I looked at my crew. At 245 I outweighed everyone in the boat by a good 100 pounds. I am beach ball material. I decided then and there not to fall out of the raft.
I am being a bit flip about all this but really the ride was one of the neatest things I have done in my life. The rapids were a thrill and the scenery along the river was gorgeous.
We stopped about half way through our trip to do some cliff jumping from a small falls.
The last few miles of our journey was all lazy river. So Tina and floated down side by side (toes and nose of course).
The whole experience was topped off by a great meal which is my favorite way to finish off everything.
In answer to your question, dear reader, no I didn’t fall out of the raft. But Tina did. So I conquered the Dead River and I got to be my wife’s hero all in the same day! Does life get any better than this?

Reinventing the We’ll

     I have found only two constants in life: God and change. Now not everyone knows God but everyone is acquainted with change. The human condition leaves us in a constant (there’s that word again) state of flux. It doesn’t matter, young or old, we are always going through changes.    

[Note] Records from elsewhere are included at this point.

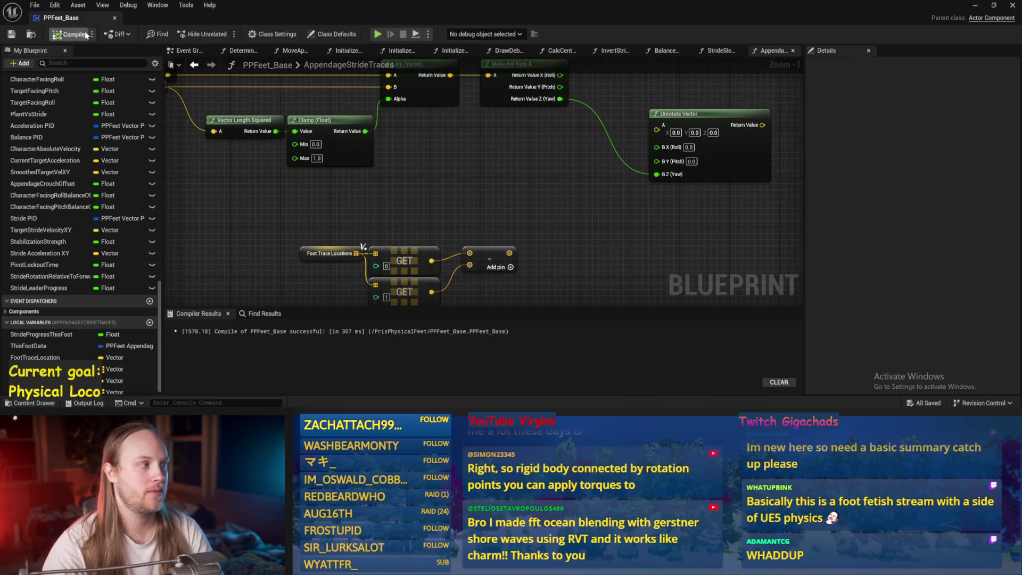
{"action": "left_click_drag", "start_coordinate": [509, 253], "coordinate": [657, 129]}
Feed the unrotated vector into Break Vector and a component into Atan2's X, then save.
{"action": "left_click_drag", "start_coordinate": [777, 201], "coordinate": [556, 235]}
{"action": "mouse_move", "coordinate": [472, 107]}
{"action": "left_mouse_down"}
{"action": "mouse_move", "coordinate": [544, 237]}
{"action": "mouse_move", "coordinate": [533, 223]}
{"action": "mouse_move", "coordinate": [541, 202]}
{"action": "mouse_move", "coordinate": [472, 183]}
{"action": "mouse_move", "coordinate": [478, 175]}
{"action": "mouse_move", "coordinate": [738, 198]}
{"action": "mouse_move", "coordinate": [663, 204]}
{"action": "mouse_move", "coordinate": [611, 182]}
{"action": "mouse_move", "coordinate": [602, 244]}
{"action": "mouse_move", "coordinate": [565, 240]}
{"action": "left_mouse_up"}
{"action": "left_click_drag", "start_coordinate": [518, 215], "coordinate": [631, 252]}
{"action": "left_click", "coordinate": [564, 154]}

      Now about us! I say “us” because this blog is not really just about me but about the us that comprises the “We’ll” in our title.

      My wife Tina and I have got to be among the most blessed people on earth…really!! Oh, we’ve got our issues like everyone else but, I have to say, the blessings  far outweigh the curses.

     Together this wonderful woman and I have packed lifetimes of living into the last 23 years. When we married, she was 20 and I was 19. Our first son, Joe, was born in’89. Since then  we have had two more daughters and adopted another son. Our youngest daughter left for college last September.  Can you say “empty nest”?

     Add two puppies, four bunnies, three disabled roomates, and snow bird in-laws who live in the apartment next door and you have a pretty good picture of our life at the moment. Change! Change! Change!

     This blog is about two people, who fell in love half a lifetime ago,  the changes they have met along the way and the God who has seen them through it all.

    Anyway I hope you’ll join Tina and I on this intensely spiritual journey of “Reinventing the We’ll”. Maybe, just maybe something we have seen  along the waywill help you along your own path.